**STORED DATA**:
++++

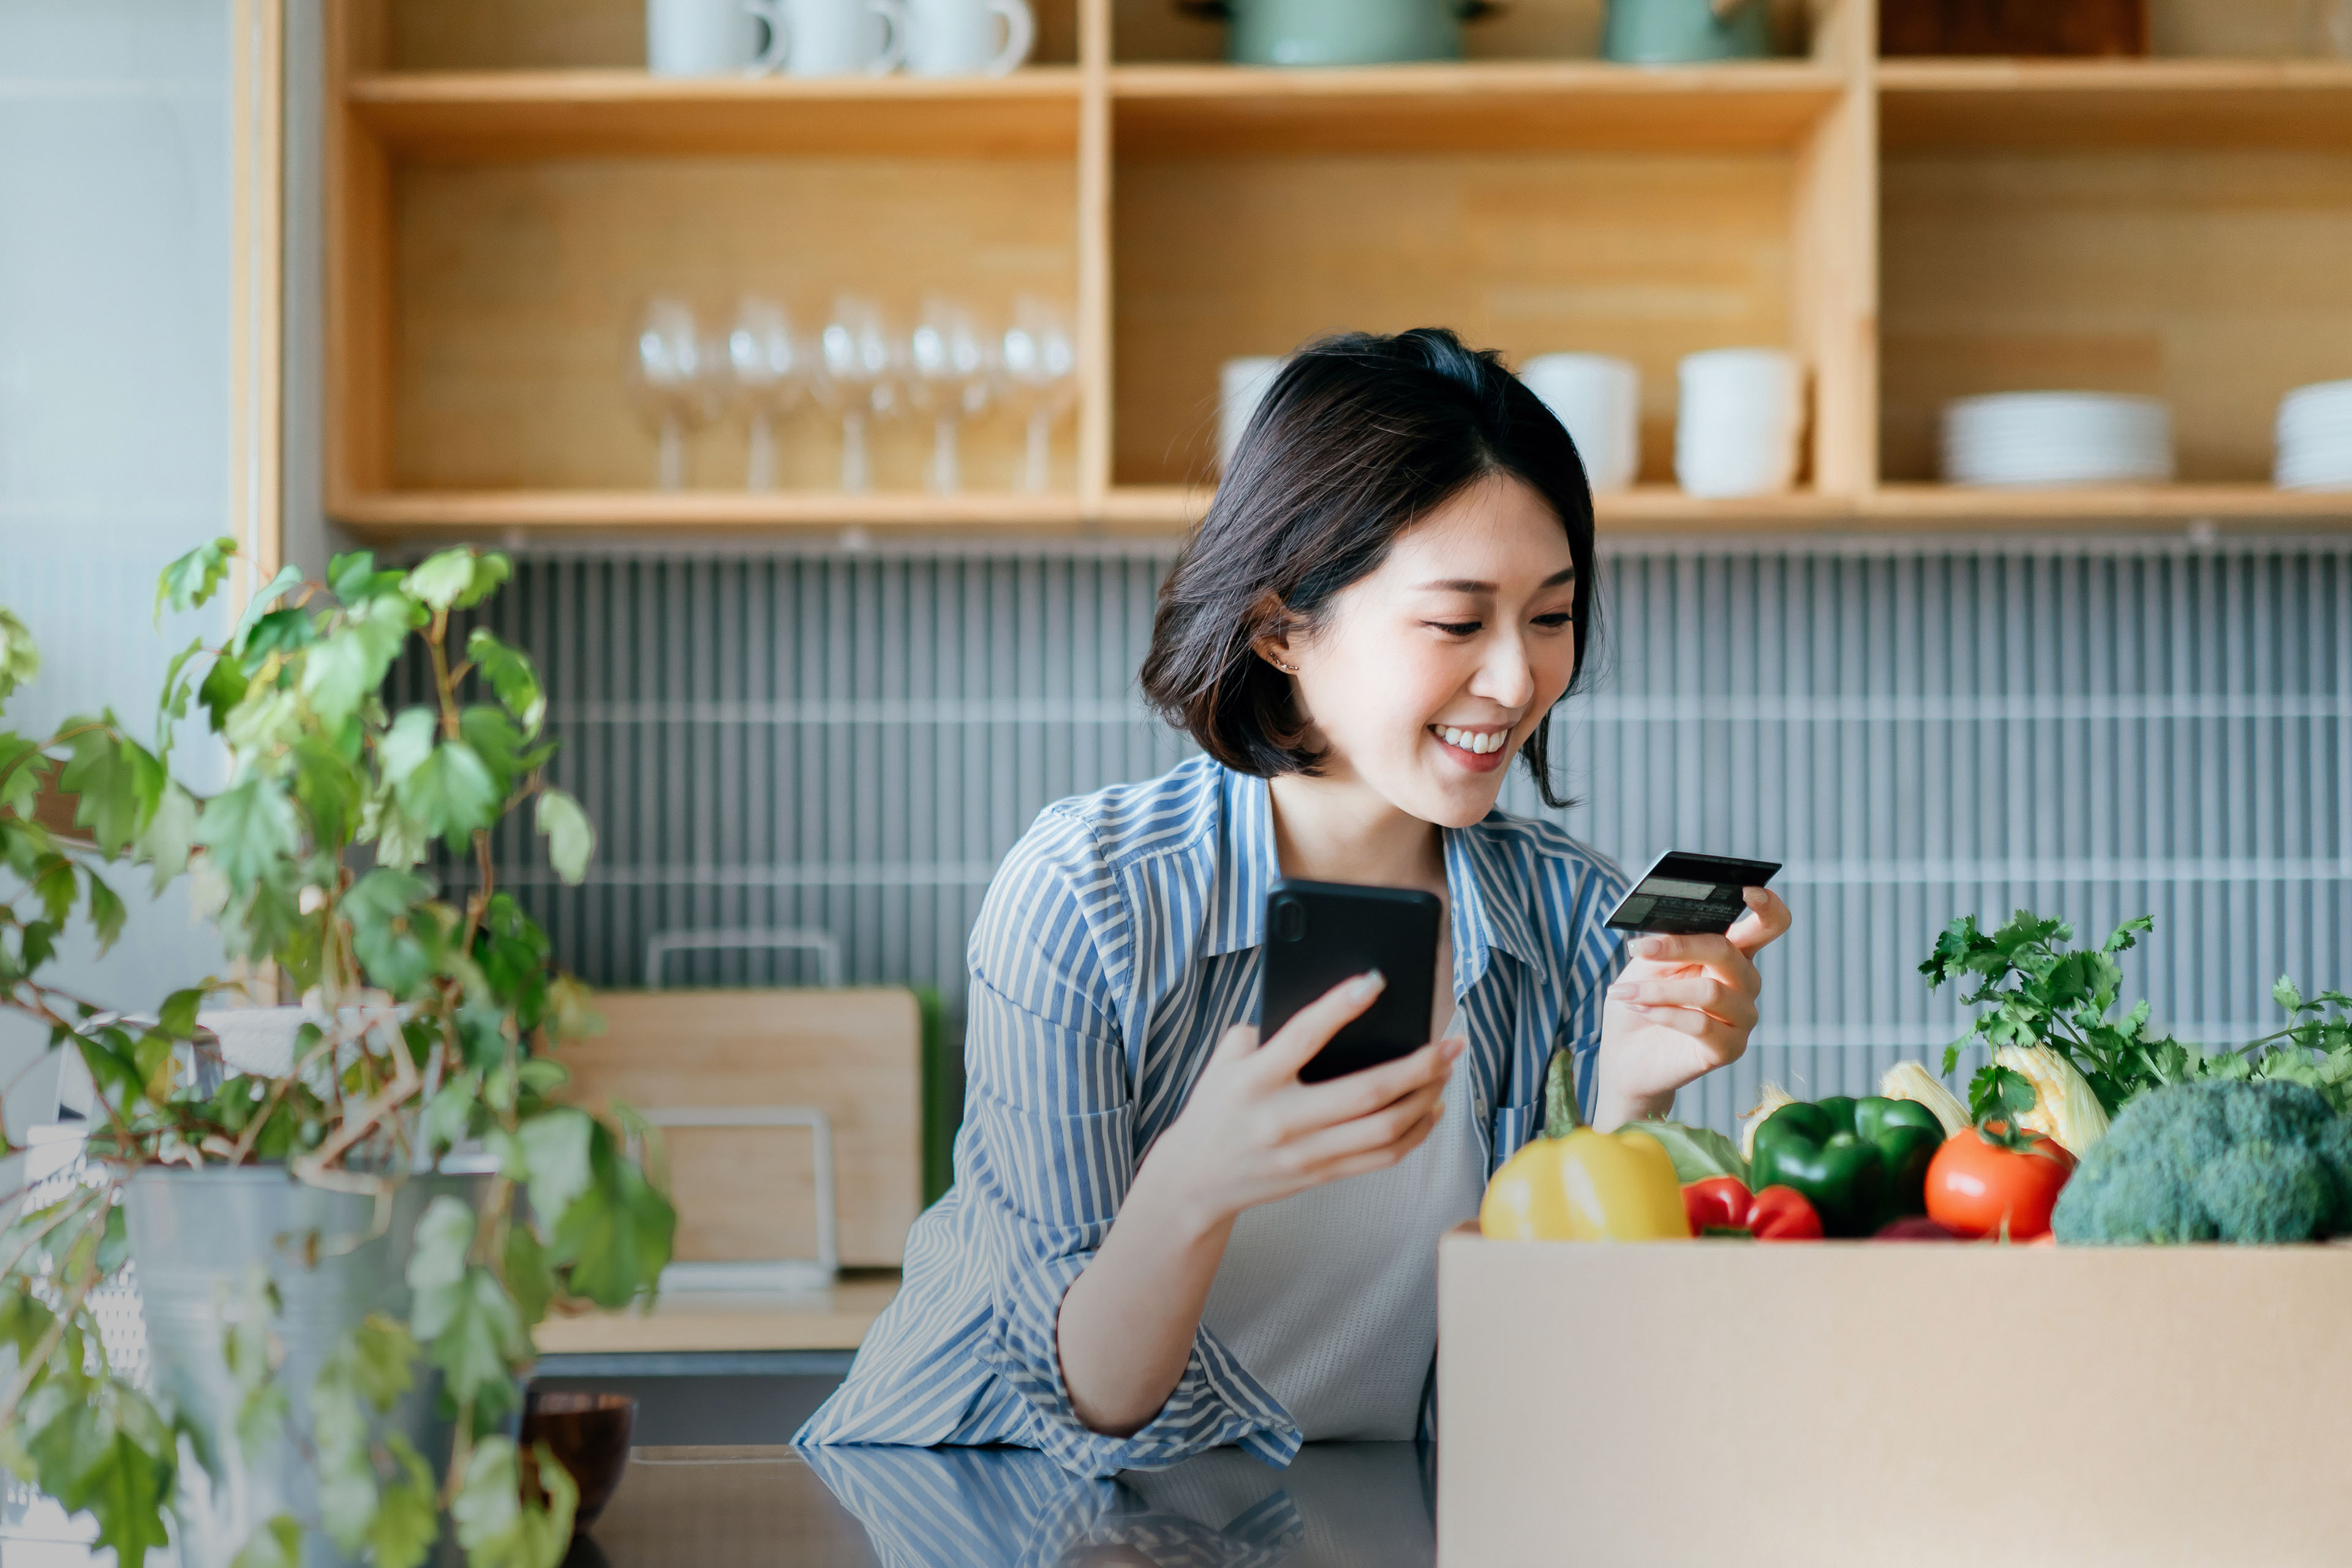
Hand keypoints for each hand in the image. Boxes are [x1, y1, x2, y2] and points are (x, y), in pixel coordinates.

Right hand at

++++

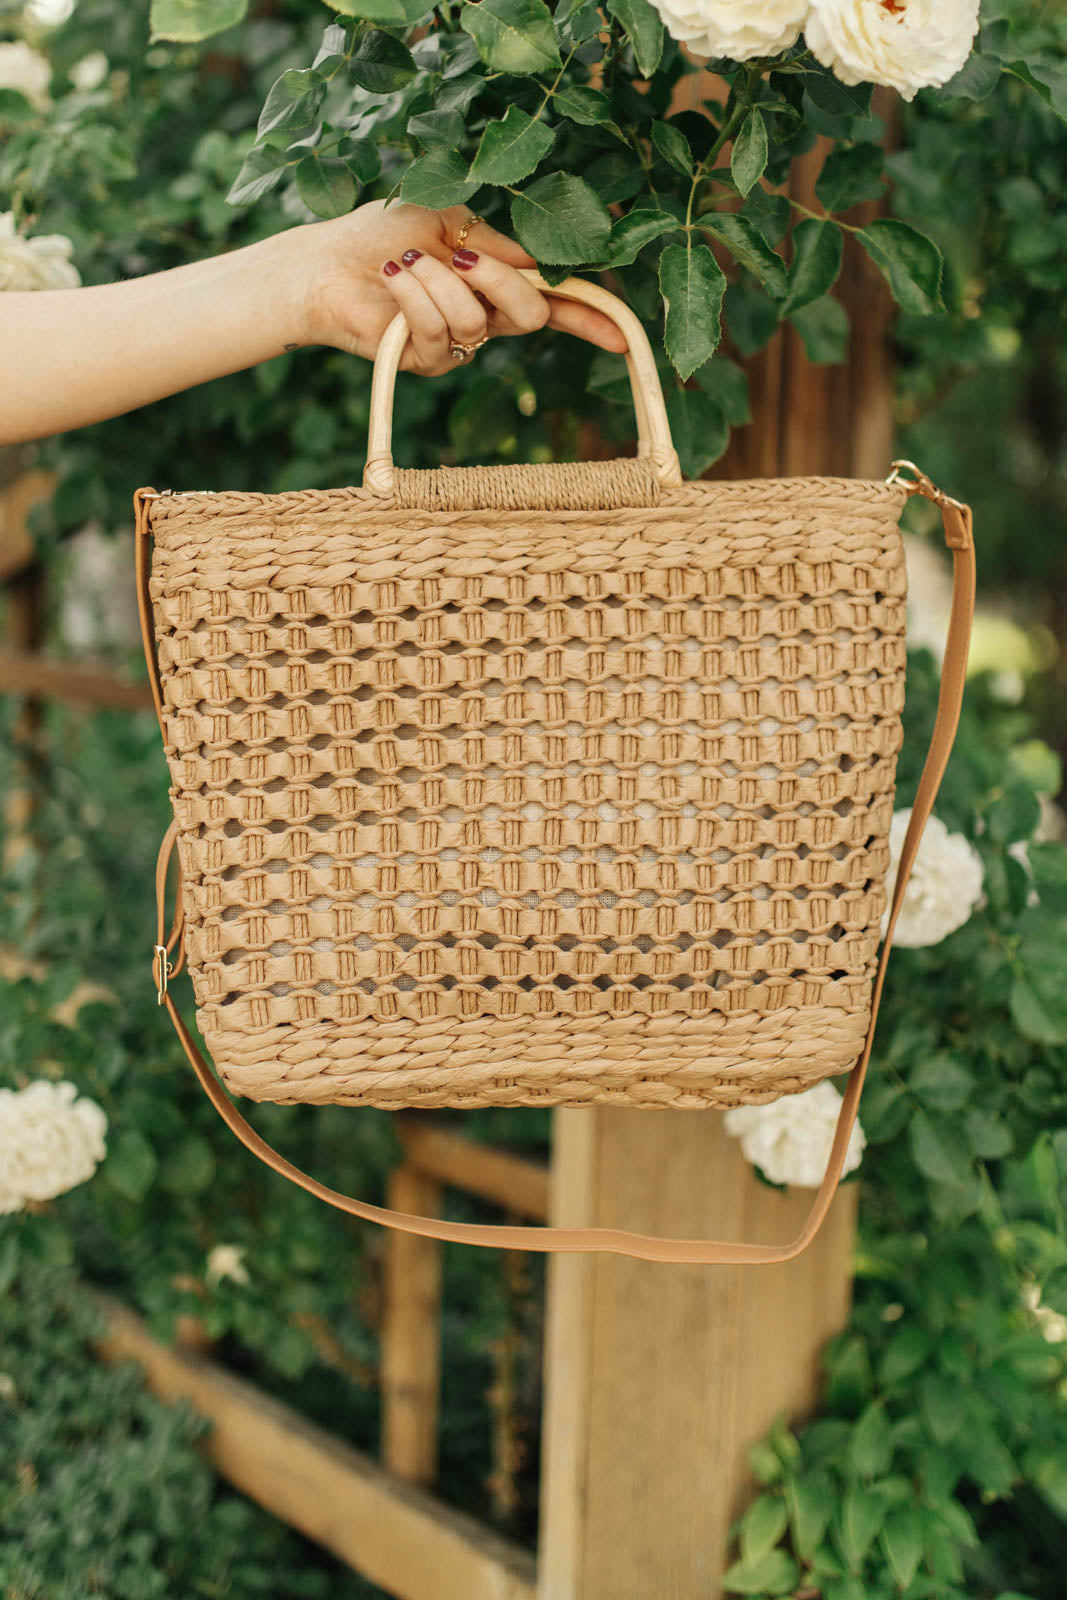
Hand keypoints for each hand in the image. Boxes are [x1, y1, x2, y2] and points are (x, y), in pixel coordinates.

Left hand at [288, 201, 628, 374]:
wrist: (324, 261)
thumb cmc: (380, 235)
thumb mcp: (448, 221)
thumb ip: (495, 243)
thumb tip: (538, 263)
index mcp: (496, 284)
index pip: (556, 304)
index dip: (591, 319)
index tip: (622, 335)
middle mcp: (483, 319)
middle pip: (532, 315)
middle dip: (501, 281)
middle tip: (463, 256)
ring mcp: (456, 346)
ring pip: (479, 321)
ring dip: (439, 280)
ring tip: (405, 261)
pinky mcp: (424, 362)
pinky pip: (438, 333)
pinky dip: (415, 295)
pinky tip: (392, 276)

++++

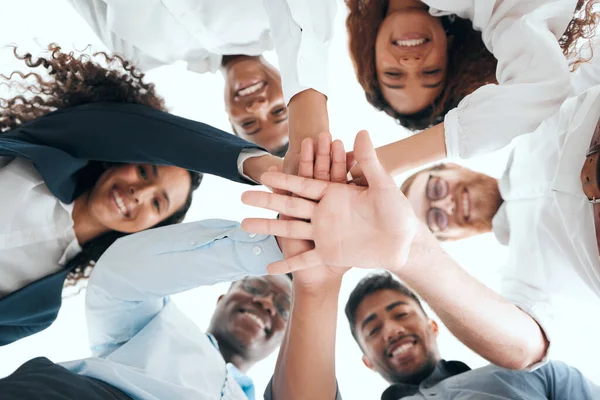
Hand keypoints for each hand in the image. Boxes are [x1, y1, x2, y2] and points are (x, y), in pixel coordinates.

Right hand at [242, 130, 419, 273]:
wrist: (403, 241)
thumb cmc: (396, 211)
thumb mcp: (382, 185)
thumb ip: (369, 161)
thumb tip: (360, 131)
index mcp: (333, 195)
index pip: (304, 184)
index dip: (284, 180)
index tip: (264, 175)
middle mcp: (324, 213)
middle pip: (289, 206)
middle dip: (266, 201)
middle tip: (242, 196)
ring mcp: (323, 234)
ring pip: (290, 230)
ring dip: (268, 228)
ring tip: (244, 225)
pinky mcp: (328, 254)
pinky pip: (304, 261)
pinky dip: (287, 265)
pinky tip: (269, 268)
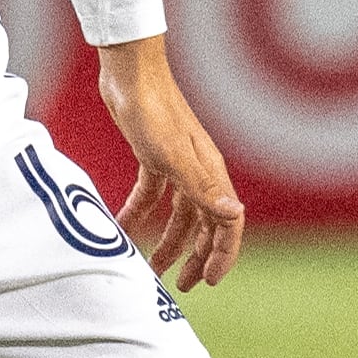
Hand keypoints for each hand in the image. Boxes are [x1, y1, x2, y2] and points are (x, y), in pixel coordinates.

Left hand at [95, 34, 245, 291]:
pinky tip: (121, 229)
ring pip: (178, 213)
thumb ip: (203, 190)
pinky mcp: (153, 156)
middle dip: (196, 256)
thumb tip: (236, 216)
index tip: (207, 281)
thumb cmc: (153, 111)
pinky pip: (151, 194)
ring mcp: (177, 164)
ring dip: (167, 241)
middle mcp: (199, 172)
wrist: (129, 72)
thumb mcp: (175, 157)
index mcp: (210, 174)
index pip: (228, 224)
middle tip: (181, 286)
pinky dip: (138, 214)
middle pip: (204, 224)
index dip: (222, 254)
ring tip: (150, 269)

++++

**PROBLEM TO WORK ON**: Exactly the lines above from the one that contains "pinky tip: (269, 268)" down to the one that contains "pinky mcp: (153, 156)" are to be output, both ends kept and pictures omitted.

**WRITTEN RESPONSE**:
pinky tip: (269, 268)
Hand keypoints for each hand in the image. Boxes are [x1, y1, x2, y2] and points are (x, y), in pixel coordinates.

Left hand at [95, 34, 245, 291]:
pinky tip: (121, 229)
ring pip: (178, 213)
thumb ip: (203, 190)
pinky mcp: (153, 156)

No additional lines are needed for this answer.